**Consigna**
Del fragmento sobre la violencia y el anarquismo, reproduce literalmente el pasaje que va de "Y ahí, en ese" a "diga lo contrario.".

**Fragmento del texto**
____

Y ahí, en ese esbozo ligerísimo, puede encontrar quien sepa buscar y quiera analizar, los fundamentos de la violencia actual. ¿No se escuchan hoy entre las ráfagas de las ametralladoras los quejidos de las criaturas que en Vietnam la guerra destroza y mata? ¿Y no llegan hasta nosotros los ronquidos que salen del fondo de la China milenaria, cuyos ochocientos millones de habitantes están sufriendo bajo la bota del endiosado Mao?
Dejemos de echar la culpa de nuestros males a imponderables, como lo es en este caso la técnica, y cantemos el mea culpa para que así estemos en condiciones de hacer también propósito de enmienda de arrancar de nuestras mentes toda idea de gobernar a otros y todo mal deseo de imponemos a hombres que son nuestros hermanos.
Porque ahí está el mal, todo el mal. Aunque mi hermano el Papa diga lo contrario.
Anarquismo
Respeto a todos los hombres, a todos, hasta a los más protervos, ya que no me siento capaz de condenar y menos destruir a ningún ser humano. Pero si los respeto en su integridad personal, no así en sus ideas, porque esas ideas, aunque algunas floridas, son no pocas veces como anofeles que transmiten fiebres palúdicas. Sin embargo, hasta cuando tropiezo con hombres de ideas febricientes, mi palabra no es nunca pedrada, aunque tampoco pueda ser caricia. ¿Sé yo, acaso, los motivos por los cuales el llamado malvado hace mal a su prójimo? Lo que veo, lo que paladeo y gusto y siento es el mal, como cuando el ladrón me roba mi hacienda o mi libertad, que tanto valor tiene para mí una que otra. Porque me robaron mi hacienda no pocas veces, conozco el dolor que el robado siente, y porque sufrí en mis carnes al arrancarme mi libertad, no me es extraña la angustia de los que la pierden. ¿Cómo convertirme yo también en ladrón porque otros me robaron, si con mi robo produciría dolor a una criatura, aumentando el dolor que en el mundo existe?, ¿ni cómo poder ser juez, policía o verdugo arrancando a otro hombre su libertad o su vida, si a la gran angustia que hay en el mundo de los humanos, agregaría yo más angustia hasta llenar de oscuridad y desesperanza la vida de los otros? Porque no quiero robar a mi hermano hombre, soy honrado; porque no quiero arrancar a ninguna criatura humana su libertad, soy anarquista. Se hermanan, pues, en mí, porque yo así lo quiero, dos sentimientos, honradez y anarquismo. O mejor: los hermano yo porque son míos, nacidos de mi entraña, mis hijos. Con lo que quiero decir que anarquía es un sentimiento del hombre honrado que se niega en su corazón a hacer mal a su prójimo. ¿Sencillo? Sencillísimo, como todo lo hermoso que hace el hombre moral; como todo lo bello que el cerebro del hombre crea cuando piensa en él y en su hermano.

____

**Material proporcionado**
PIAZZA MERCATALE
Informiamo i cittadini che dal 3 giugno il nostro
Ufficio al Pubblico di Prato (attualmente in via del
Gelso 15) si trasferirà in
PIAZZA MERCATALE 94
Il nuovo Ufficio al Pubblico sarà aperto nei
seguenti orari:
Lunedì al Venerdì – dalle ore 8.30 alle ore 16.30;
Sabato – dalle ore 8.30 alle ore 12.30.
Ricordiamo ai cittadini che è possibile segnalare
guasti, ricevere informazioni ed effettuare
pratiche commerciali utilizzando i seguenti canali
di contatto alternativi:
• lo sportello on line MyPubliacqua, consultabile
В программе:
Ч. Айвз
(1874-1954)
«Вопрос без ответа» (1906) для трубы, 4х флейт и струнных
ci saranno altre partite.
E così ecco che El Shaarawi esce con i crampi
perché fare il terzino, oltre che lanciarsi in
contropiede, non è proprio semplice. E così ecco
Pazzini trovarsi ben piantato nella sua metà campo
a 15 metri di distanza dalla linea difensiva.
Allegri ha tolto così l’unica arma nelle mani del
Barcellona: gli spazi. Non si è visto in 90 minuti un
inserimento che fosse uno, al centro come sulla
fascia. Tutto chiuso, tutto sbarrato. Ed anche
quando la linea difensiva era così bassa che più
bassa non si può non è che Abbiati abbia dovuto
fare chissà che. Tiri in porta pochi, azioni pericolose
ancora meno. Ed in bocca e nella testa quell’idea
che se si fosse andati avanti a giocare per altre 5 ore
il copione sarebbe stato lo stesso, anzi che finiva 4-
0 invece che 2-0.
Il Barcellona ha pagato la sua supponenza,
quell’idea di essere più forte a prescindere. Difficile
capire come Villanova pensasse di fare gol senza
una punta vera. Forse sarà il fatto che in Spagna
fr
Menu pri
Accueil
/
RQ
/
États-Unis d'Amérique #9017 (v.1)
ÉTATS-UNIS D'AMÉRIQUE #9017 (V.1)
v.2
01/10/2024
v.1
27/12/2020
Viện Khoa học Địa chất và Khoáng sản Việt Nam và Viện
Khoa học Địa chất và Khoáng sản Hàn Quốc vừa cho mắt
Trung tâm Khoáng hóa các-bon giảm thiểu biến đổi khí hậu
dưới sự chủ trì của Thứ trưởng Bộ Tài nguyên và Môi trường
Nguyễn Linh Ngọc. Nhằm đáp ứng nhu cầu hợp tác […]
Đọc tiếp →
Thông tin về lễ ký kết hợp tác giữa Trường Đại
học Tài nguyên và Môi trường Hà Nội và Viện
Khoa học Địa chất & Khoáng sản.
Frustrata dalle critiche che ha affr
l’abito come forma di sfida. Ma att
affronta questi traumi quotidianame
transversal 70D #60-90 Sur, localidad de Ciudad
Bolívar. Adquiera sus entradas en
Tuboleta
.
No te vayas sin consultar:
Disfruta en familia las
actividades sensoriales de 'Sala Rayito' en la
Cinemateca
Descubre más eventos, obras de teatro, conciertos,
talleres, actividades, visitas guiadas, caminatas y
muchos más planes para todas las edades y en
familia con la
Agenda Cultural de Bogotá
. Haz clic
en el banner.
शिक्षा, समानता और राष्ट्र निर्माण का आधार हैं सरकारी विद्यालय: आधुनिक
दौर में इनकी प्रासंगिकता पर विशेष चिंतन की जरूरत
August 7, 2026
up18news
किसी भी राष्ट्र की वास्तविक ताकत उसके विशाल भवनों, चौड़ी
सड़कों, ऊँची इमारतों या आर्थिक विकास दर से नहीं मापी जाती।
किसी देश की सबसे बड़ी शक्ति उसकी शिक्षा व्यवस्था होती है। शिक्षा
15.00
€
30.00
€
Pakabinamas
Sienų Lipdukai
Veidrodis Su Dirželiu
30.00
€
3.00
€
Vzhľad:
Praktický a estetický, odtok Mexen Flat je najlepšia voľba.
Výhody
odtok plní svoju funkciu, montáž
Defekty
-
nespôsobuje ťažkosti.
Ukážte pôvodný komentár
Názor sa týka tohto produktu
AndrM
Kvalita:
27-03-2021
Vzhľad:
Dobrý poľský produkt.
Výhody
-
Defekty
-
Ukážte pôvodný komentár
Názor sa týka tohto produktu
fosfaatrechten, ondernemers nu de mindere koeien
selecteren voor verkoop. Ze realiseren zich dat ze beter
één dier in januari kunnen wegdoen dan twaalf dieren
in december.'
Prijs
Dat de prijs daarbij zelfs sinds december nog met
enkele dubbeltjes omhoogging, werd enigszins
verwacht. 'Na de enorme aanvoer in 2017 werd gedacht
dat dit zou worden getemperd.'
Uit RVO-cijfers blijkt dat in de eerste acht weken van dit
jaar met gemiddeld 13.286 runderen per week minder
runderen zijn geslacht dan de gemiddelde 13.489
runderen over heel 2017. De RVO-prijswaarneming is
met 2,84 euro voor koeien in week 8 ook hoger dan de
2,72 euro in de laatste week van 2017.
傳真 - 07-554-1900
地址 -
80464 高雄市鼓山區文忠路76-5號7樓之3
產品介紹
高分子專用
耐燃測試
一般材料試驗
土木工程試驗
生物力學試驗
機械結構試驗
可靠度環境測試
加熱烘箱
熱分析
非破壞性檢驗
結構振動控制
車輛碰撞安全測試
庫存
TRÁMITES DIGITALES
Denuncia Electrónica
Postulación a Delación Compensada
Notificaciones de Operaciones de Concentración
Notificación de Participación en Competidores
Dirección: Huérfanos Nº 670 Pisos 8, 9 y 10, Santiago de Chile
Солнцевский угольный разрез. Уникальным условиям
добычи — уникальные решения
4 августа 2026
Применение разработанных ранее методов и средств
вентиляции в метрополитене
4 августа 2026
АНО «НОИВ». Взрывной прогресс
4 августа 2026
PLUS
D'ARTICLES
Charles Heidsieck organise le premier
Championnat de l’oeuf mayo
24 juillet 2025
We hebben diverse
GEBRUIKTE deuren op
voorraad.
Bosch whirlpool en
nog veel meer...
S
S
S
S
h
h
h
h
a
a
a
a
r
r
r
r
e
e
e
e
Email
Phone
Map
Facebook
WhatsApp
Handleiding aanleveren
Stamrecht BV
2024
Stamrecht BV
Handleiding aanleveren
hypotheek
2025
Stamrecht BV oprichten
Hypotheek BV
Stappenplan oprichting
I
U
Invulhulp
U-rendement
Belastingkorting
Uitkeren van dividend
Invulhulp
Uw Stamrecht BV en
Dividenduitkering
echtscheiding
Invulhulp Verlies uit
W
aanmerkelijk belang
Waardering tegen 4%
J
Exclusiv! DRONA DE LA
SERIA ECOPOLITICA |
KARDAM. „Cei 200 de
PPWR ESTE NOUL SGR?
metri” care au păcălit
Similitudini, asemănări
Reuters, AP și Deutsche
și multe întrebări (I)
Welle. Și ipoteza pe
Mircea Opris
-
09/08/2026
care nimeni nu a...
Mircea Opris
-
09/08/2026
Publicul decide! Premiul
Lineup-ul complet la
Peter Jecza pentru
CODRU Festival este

____

**Ejercicio resuelto**
Y ahí, en ese esbozo ligerísimo, puede encontrar quien sepa buscar y quiera analizar, los fundamentos de la violencia actual. ¿No se escuchan hoy entre las ráfagas de las ametralladoras los quejidos de las criaturas que en Vietnam la guerra destroza y mata? ¿Y no llegan hasta nosotros los ronquidos que salen del fondo de la China milenaria, cuyos ochocientos millones de habitantes están sufriendo bajo la bota del endiosado Mao?
Dejemos de echar la culpa de nuestros males a imponderables, como lo es en este caso la técnica, y cantemos el mea culpa para que así estemos en condiciones de hacer también propósito de enmienda de arrancar de nuestras mentes toda idea de gobernar a otros y todo mal deseo de imponemos a hombres que son nuestros hermanos.
Porque ahí está el mal, todo el mal. Aunque mi hermano el Papa diga lo contrario.